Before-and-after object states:

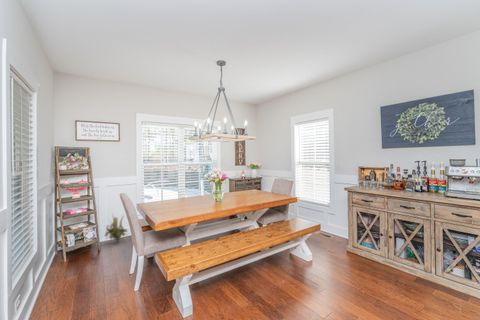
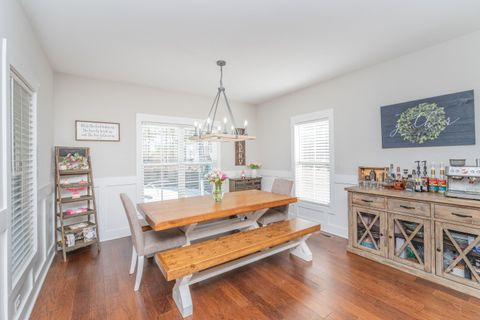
- decorative plant [103,213,130,244]
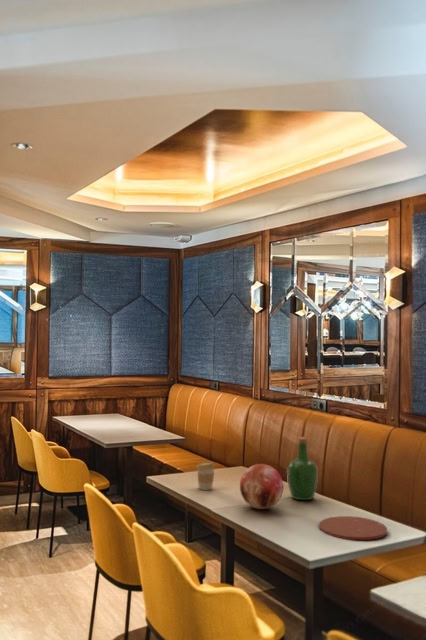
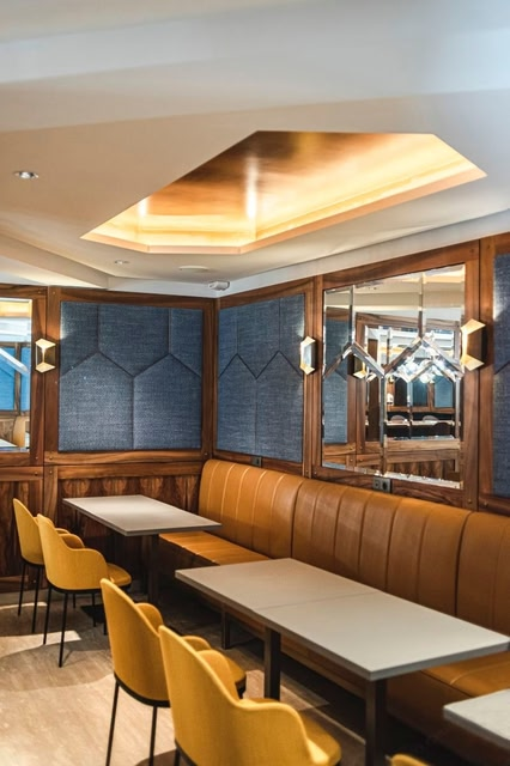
- wine bottle [286,436,319,501]
- decorative orb [239,463,284,510]
- plate [318,515,388,541]
- coffee cup [196,461,216,491]
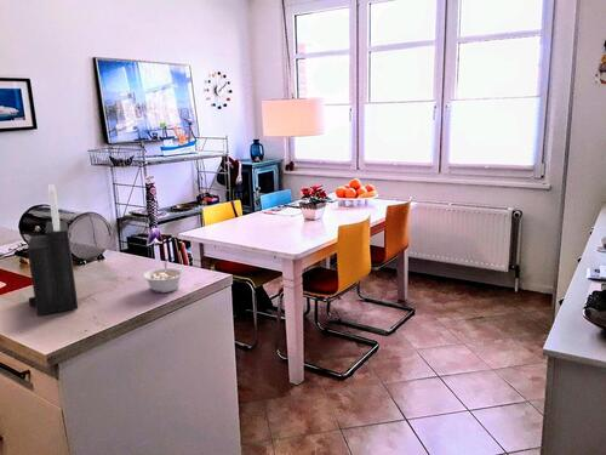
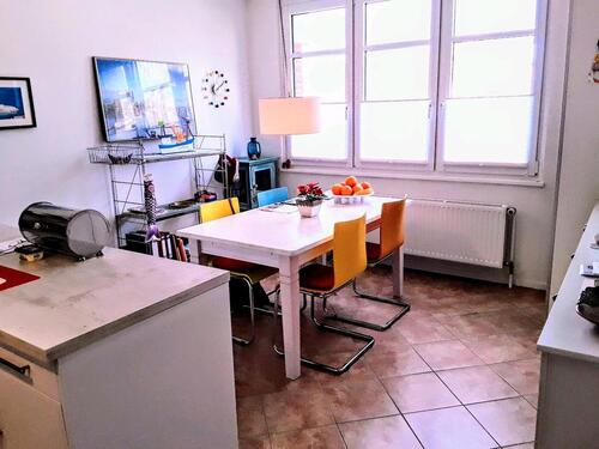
- legume [142,261,185,294]
- knife block [27,183,79,317]
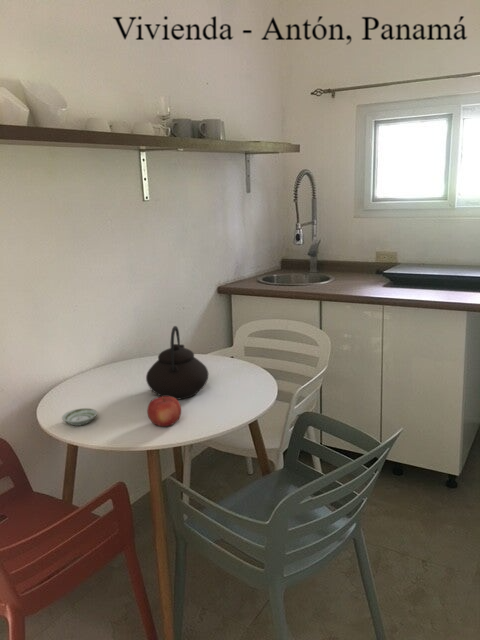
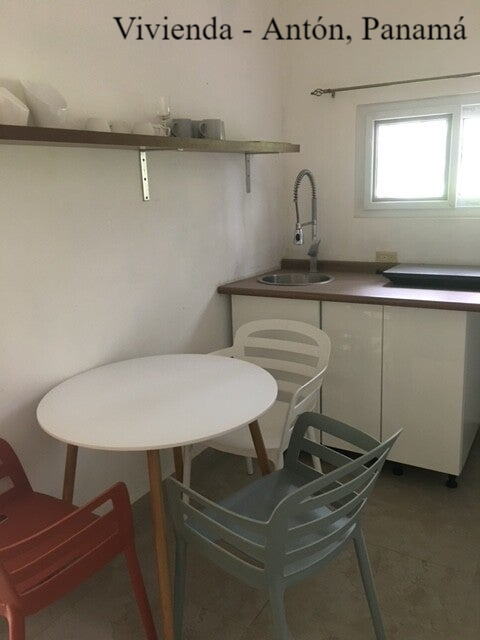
- teapot [145,325,210,401]
- saucer [61,407,98,427]
- fruit [146,396,182,428]
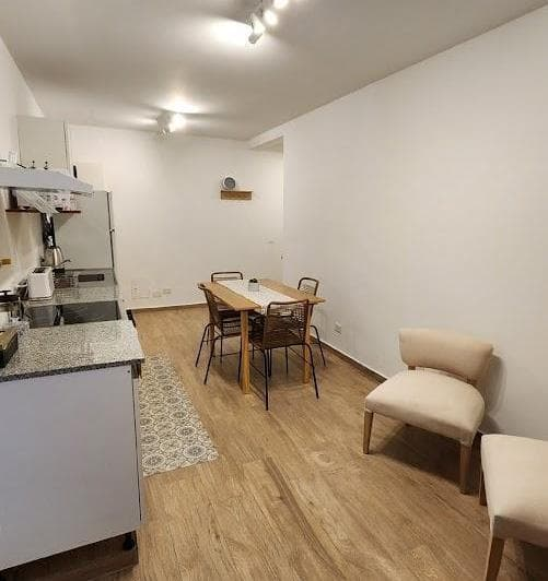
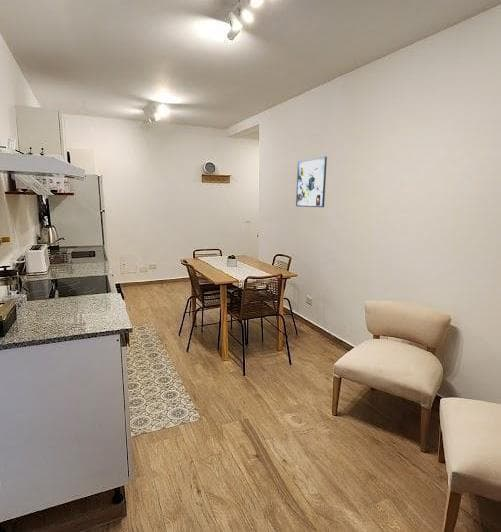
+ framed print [295,156,328,208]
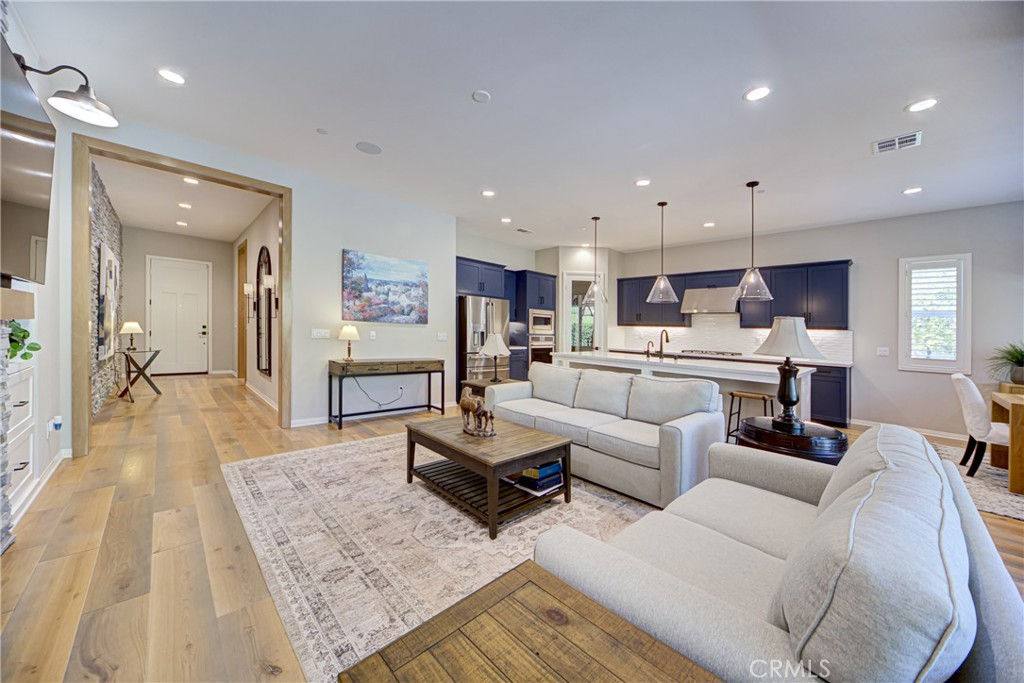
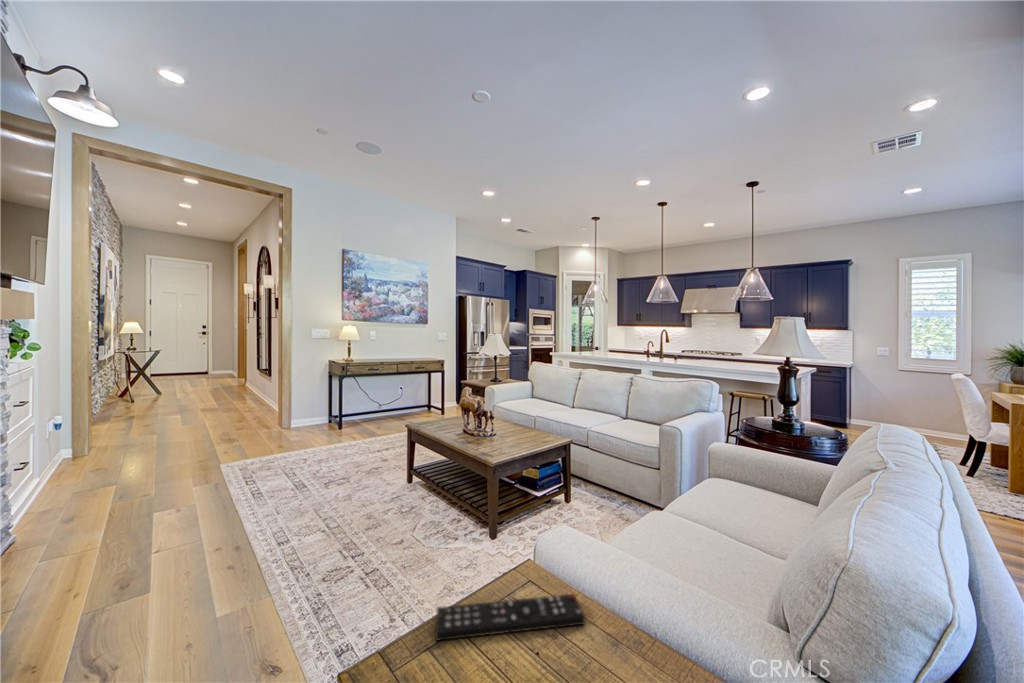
+ remote control [434,593,586,642]
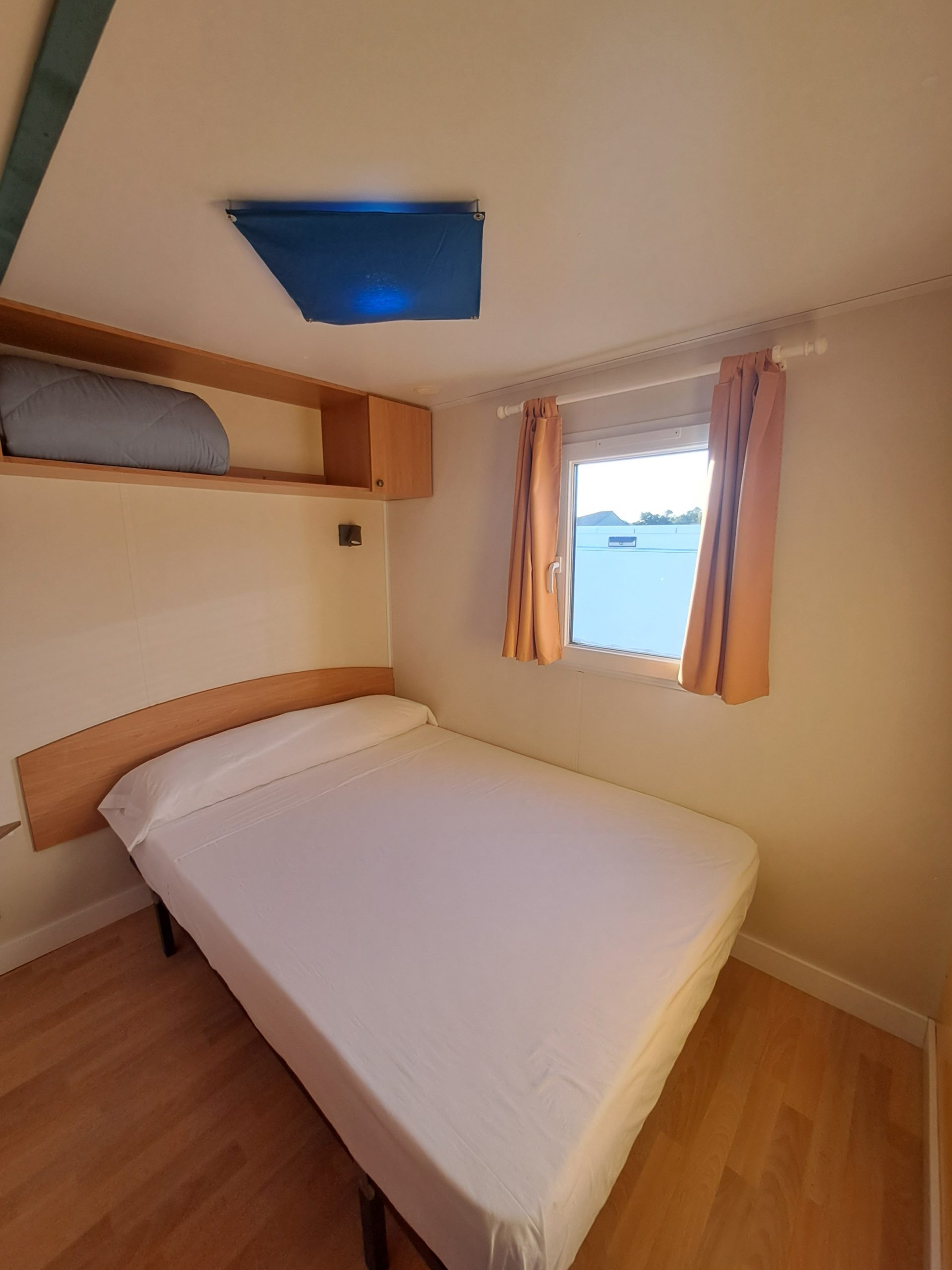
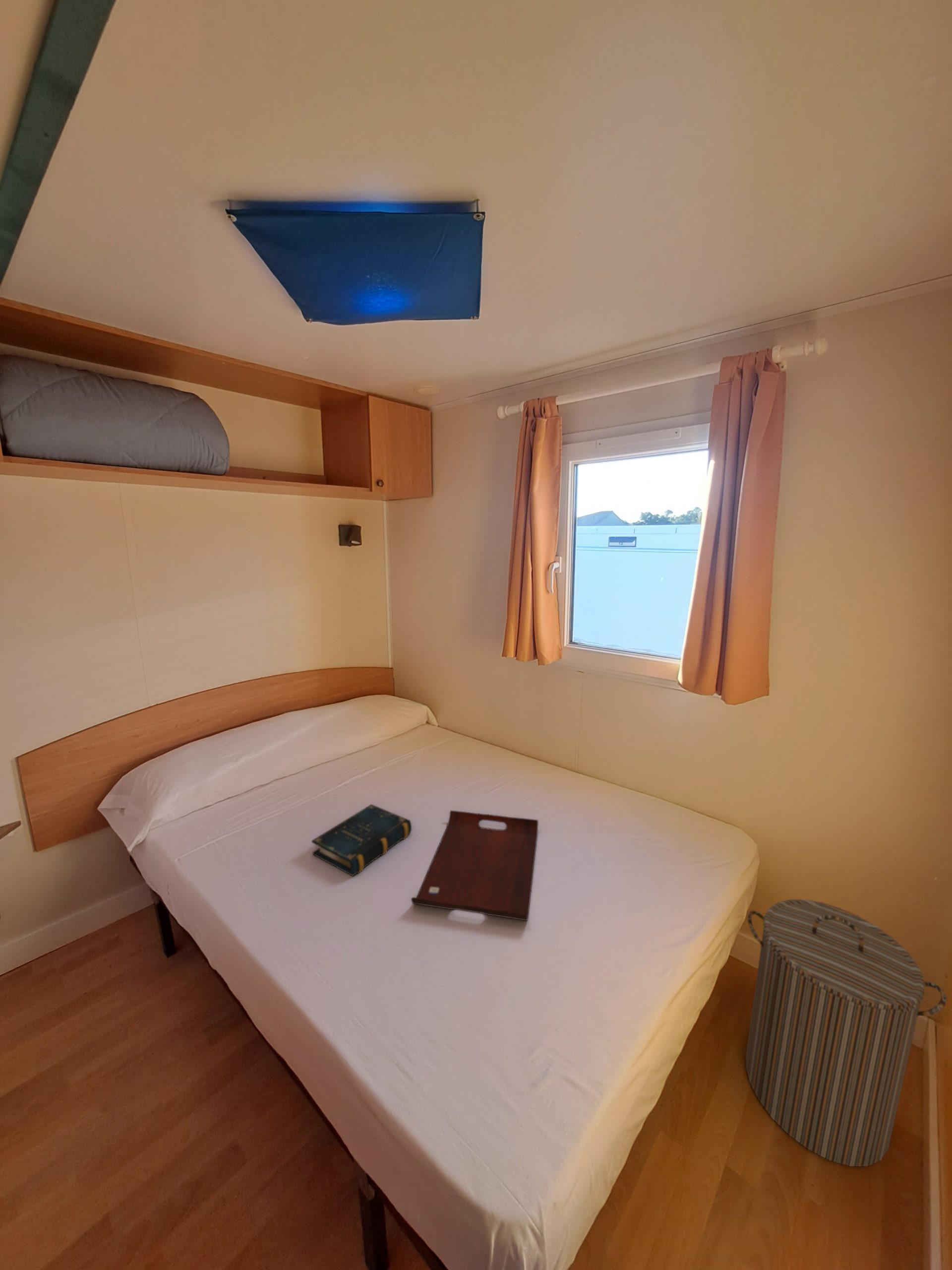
+ laundry hamper [745,899,947,1167]
+ serving tray [411,810,538,921]
+ book [311,804,412,877]
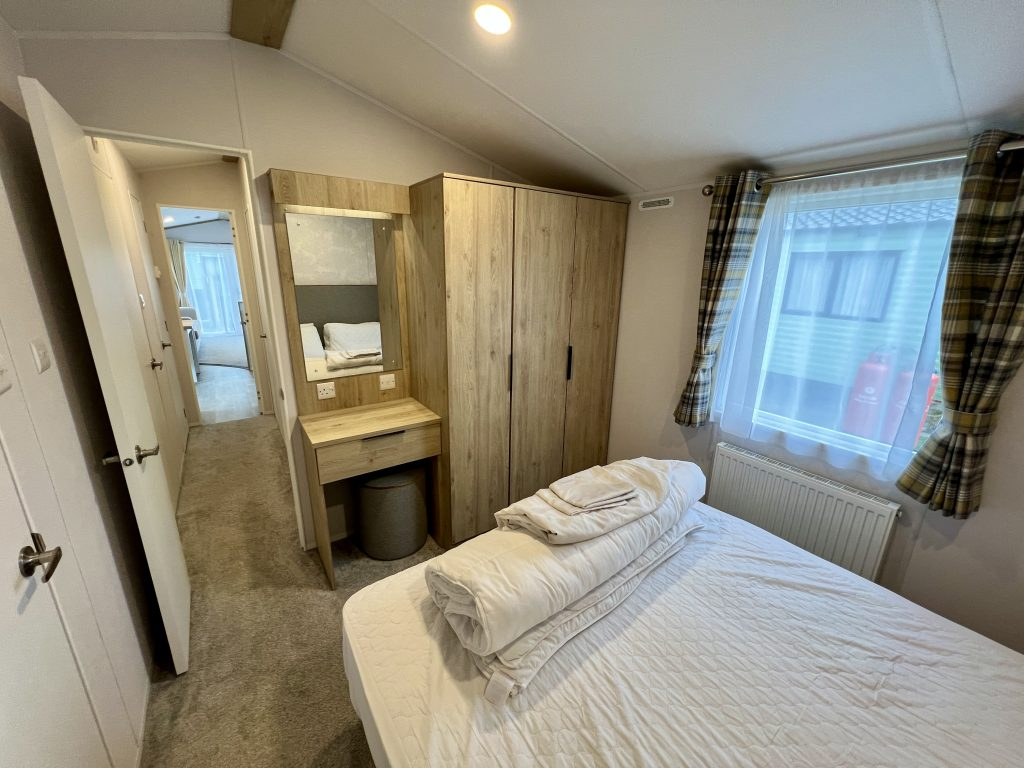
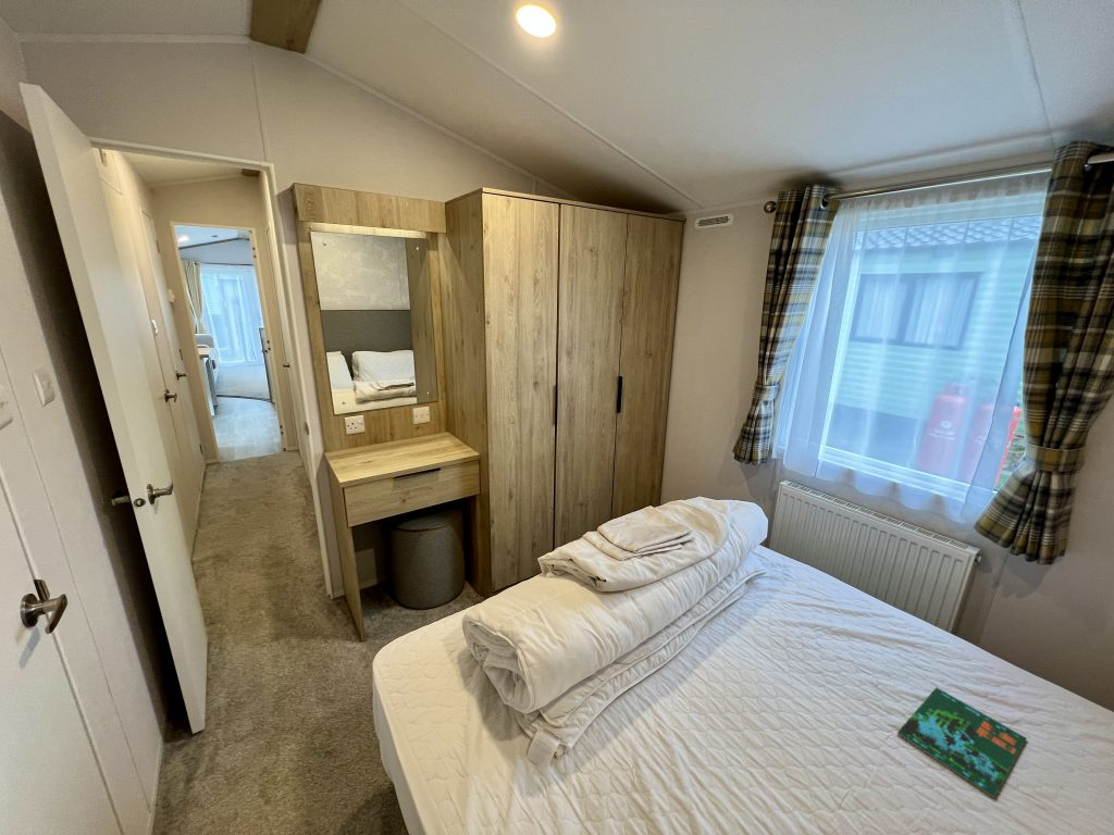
+ book [896,686,1027,799]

Work required.
Each record above should be restated word for word. The pictures should not appear.

Exercise response.
- decorative plant [103,213,130,244]
- wine bottle [286,436,319,501]
- decorative orb [239,463,284,510]
- plate [318,515,388,541]
- coffee cup [196,461,216,491]
- legume [142,261,185,294]
- knife block [27,183,79,317]
- teapot [145,325,210,401]
- saucer [61,407,98,427]
- fruit [146,396,182,428]
+ framed print [295,156,328,208]
+ remote control [434,593,586,642]
+ laundry hamper [745,899,947,1167]
+ serving tray [411,810,538,921]
+ book [311,804,412,877]
+ book [896,686,1027,799]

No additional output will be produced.